> _What to work on_
**a.** Retype everything from "The Gulf’s Green" down to "for transition finance." in the article on Gulf sustainable finance.
**b.** Write what comes next in the article on sustainable finance in the Gulf, picking up after its last sentence.

The Gulf’s Green Rush: Financing the Future, or Just Repainting It?

The Gulf is defying global trends and investing in sustainable-labeled projects, and if those labels translate to real guidelines, the region could become a global benchmark for transition finance.

Solar panels at Mohammed bin Rashid Al Maktoum Solar Park in Dubai, United Arab Emirates, Nov. 9, 2023. (AP Photo/Kamran Jebreili)
Solar panels at Mohammed bin Rashid Al Maktoum Solar Park in Dubai, United Arab Emirates, Nov. 9, 2023. (AP Photo/Kamran Jebreili)

Sustainable finance is arguably losing momentum globally, but the Gulf is moving in the opposite direction. In Europe, sustainable bond and loan issuance fell 27% year-on-year in the first quarter of 2025 to about $199 billion (169 billion euros). The share of sustainable bonds slipped to roughly 11% of the total in 2024, down from 13% a year prior – a sign of investor fatigue amid political backlash over environmental, social, and governance priorities. Meanwhile, S&P Global Ratings reported a sustainable debt issuance drop in emerging markets of around one-third in the first half of 2025 as rising interest rates, geopolitics, and policy uncertainty tempered enthusiasm.

> _Given entries_
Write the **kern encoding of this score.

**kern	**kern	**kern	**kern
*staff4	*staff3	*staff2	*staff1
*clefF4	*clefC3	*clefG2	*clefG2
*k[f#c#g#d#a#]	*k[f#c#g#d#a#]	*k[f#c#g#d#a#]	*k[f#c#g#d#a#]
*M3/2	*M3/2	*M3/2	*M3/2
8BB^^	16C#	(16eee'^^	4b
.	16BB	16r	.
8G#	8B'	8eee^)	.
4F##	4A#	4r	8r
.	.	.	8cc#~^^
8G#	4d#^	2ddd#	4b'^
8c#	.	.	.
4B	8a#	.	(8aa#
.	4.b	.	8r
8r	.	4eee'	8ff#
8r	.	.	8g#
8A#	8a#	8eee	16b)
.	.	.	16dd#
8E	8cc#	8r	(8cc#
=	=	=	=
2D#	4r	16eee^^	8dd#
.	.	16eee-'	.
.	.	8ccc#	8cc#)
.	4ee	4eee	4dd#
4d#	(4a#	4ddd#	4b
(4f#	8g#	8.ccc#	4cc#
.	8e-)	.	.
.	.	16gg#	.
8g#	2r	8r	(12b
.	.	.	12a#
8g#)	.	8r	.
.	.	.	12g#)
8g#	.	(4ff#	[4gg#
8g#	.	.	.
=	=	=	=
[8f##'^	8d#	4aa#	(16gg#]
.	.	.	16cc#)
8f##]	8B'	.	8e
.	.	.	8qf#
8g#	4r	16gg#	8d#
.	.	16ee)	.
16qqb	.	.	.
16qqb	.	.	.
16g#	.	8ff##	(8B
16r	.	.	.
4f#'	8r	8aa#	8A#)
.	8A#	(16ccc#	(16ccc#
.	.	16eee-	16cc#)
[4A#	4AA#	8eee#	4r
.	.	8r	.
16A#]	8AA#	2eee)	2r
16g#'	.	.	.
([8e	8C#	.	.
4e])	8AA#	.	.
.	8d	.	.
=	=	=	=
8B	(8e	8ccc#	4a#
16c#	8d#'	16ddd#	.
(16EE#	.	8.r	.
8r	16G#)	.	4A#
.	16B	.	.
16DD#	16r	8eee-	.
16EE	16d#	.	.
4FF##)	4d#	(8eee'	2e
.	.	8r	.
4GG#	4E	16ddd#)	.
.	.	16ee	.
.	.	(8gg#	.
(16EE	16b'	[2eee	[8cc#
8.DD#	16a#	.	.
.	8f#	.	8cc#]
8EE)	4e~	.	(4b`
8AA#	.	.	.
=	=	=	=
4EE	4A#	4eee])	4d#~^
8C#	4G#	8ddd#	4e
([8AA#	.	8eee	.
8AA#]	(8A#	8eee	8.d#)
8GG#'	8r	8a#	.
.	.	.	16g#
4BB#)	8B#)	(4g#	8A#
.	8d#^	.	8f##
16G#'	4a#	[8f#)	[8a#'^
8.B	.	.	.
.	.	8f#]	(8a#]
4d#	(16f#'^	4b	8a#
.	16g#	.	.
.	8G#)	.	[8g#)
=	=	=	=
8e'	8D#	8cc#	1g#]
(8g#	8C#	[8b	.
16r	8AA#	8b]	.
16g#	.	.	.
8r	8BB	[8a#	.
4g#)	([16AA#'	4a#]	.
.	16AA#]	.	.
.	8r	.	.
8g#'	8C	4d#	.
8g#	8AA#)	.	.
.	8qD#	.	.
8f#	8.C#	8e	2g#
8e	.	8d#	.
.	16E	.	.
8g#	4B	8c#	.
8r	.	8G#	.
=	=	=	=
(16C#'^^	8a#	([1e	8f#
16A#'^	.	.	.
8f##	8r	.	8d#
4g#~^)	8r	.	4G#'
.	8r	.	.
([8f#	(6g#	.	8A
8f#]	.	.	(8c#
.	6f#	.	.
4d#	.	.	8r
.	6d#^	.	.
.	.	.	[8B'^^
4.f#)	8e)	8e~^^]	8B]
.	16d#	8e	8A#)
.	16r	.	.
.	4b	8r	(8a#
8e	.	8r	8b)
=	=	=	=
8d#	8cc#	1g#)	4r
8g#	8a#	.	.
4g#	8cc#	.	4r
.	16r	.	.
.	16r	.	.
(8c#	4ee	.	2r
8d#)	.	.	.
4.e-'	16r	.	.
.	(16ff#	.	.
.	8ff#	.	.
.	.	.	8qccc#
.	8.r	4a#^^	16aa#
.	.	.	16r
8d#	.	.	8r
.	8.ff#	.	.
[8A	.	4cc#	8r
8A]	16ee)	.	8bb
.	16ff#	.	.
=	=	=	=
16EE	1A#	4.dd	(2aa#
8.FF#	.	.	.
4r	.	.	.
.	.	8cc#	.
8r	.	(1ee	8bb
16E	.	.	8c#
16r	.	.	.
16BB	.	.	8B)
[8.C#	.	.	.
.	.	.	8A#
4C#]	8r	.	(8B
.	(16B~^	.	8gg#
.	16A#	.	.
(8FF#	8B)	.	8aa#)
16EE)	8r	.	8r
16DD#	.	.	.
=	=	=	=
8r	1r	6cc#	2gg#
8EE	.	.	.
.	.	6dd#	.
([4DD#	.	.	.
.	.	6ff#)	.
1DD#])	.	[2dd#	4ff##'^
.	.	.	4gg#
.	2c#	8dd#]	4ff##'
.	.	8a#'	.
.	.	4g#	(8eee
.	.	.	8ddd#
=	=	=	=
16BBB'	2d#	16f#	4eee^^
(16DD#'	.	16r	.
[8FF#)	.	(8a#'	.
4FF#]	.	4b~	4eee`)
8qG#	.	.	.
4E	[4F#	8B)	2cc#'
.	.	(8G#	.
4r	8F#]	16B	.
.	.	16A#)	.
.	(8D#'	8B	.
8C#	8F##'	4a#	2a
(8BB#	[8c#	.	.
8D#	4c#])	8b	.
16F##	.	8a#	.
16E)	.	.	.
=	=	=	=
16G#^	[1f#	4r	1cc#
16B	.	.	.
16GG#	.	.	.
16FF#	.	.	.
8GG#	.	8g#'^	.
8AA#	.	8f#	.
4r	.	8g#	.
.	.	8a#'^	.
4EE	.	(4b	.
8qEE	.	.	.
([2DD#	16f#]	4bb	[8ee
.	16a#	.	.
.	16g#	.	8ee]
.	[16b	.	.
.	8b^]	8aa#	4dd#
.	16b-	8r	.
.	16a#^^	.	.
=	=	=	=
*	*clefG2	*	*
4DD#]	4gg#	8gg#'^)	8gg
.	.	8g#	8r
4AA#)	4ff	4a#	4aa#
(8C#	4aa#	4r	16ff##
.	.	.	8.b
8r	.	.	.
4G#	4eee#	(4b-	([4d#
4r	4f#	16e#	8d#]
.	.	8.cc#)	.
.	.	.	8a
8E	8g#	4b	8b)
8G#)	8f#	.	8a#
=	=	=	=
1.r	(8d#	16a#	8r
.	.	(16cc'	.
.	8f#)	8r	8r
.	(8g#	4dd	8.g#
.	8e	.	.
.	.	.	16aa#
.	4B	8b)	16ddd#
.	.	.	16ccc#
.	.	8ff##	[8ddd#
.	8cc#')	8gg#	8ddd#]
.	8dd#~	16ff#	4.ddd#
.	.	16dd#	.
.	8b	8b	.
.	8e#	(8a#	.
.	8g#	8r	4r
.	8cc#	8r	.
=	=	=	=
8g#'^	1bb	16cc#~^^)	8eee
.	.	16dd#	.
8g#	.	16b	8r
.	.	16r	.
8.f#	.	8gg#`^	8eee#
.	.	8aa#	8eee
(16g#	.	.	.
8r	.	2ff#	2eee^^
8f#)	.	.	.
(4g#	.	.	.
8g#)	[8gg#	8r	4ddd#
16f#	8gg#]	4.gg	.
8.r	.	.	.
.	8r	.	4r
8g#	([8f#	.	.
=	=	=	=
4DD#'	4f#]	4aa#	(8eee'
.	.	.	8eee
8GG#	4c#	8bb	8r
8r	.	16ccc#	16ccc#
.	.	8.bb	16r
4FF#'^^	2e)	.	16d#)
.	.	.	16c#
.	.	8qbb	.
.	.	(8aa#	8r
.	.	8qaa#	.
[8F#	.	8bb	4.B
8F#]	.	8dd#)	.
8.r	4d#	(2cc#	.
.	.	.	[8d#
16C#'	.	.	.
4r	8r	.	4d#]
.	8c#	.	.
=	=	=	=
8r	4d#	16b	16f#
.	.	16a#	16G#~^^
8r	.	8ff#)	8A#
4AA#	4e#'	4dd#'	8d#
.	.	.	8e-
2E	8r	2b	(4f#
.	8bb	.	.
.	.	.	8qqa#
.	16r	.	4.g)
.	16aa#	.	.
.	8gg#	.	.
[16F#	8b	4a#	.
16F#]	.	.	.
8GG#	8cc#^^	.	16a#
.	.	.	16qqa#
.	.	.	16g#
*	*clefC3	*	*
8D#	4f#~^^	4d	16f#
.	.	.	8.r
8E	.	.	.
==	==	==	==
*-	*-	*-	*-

> _Task-by-task results_
**a.**
The Gulf’s Green Rush: Financing the Future, or Just Repainting It?

The Gulf is defying global trends and investing in sustainable-labeled projects, and if those labels translate to real guidelines, the region could become a global benchmark for transition finance.

**b.**
The Gulf, however, is bucking this trend. Labeled sustainable debt in the Middle East and North Africa and emerging Asia-Pacific markets has now reached approximately $94 billion, with issuance more than tripling between 2020 and 2024, according to a November 2025 analysis by the Dubai Financial Services Authority, Hong Kong Monetary Authority, and BloombergNEF. In the Middle East and North Africa, the United Arab Emirates and Saudi Arabia alone have accounted for roughly 74% of issuance since 2020. This sharp increase suggests sustainable finance is no longer peripheral in the region – it is becoming structural.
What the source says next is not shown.